In-flight WiFi systems from at least 10 airlines using Intelsat and Panasonic infrastructure showed unencrypted metadata about passenger browsing activities and unencrypted audio from news programmes and sports games broadcast to passengers. Researchers also discovered fragments of RSA private keys in the data, which they successfully recovered using advanced cryptanalytic techniques.
The researchers spent nearly a year warning affected companies and agencies whose data they found exposed. Most responded quickly to encrypt communications, though some US critical infrastructure owners alerted more recently have yet to add encryption.
The study required overcoming significant technical challenges. The team developed new methods for aligning consumer-grade satellite equipment and built a general parser capable of decoding seven different proprietary protocol stacks used across the satellite ecosystem. Their work identified and characterised unencrypted traffic that prior academic tools could not parse.
“The fact that this much data is going over satellites that anyone can pick up with an antenna is just incredible,” said Matt Green, Johns Hopkins University computer science professor who reviewed the study. “This paper will fix a very small part of the problem, but I think a lot of it is not going to change.”

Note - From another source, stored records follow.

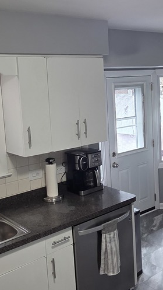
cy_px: 128
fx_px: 315
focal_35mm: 41
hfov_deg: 28.9
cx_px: 108
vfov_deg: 49.3
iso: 125
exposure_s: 1/120
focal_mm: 2.2
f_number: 2.2
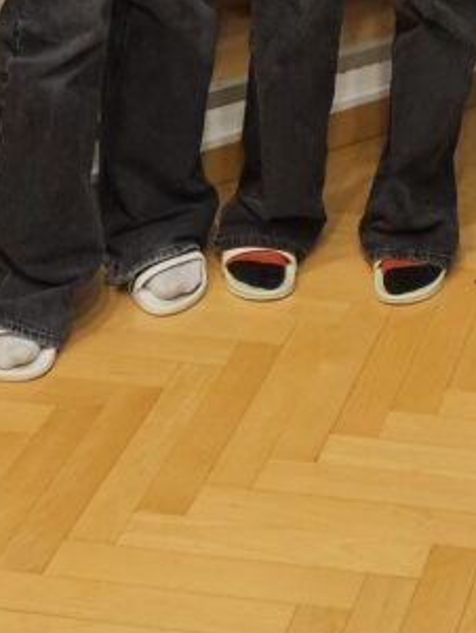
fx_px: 1905
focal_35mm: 104
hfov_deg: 13.8
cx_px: 594
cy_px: -530
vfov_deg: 15.9
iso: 500
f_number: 1.8
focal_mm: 5.4
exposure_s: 1/120
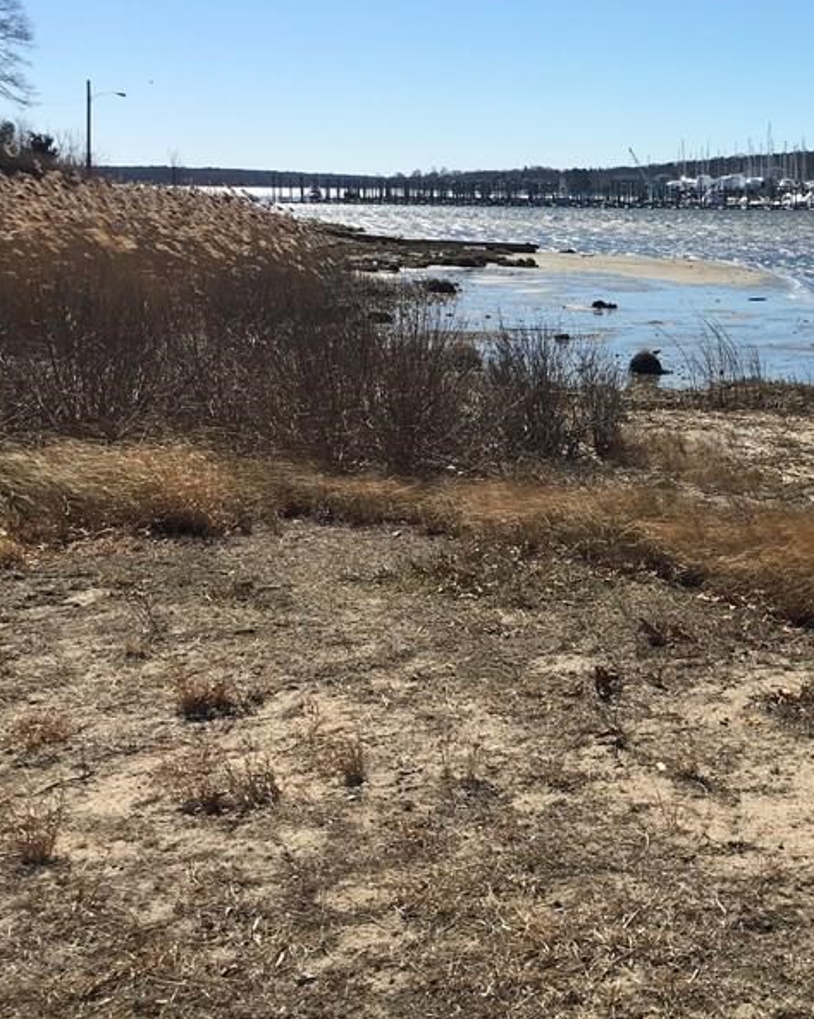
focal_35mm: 49
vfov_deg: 37.7
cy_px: 361
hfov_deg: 29.3
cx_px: 759
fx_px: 1477
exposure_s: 1/2137
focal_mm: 4.15
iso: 25
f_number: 2.2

Green added he would be shocked if intelligence agencies of any size are not already exploiting the same vulnerabilities. The US National Security Agency warned about lack of encryption for satellite communications in a 2022 security advisory, though the agency did not respond to requests for comment.

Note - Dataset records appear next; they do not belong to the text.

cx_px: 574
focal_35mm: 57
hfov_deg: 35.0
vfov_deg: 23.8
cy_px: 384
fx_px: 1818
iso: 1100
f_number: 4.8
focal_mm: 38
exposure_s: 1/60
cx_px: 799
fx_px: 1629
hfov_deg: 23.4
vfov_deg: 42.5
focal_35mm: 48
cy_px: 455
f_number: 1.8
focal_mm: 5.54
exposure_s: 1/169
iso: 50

The researchers are releasing their open-source software tool for interpreting satellite data on GitHub, arguing it will push more organisations to encrypt their communications despite potentially enabling malicious actors. “As long as we’re on the side of finding things that are insecure and securing them, we feel very good about it,” Schulman stated.
Multiple factors contribute to the persistent lack of encryption, according to the researchers. These include economic disincentives such as additional licence fees for enabling terminal encryption, efficiency concerns with 20 to 30 per cent capacity losses, reliability requirements for emergency services, usability challenges including systems failing open when encryption is misconfigured, and legacy export controls on cryptography.
The Satellite Industry Association stated it remains diligent in monitoring the threat landscape and continues participating in security efforts with government agencies, industry working groups and international standards bodies, though it declined to comment on specific company issues.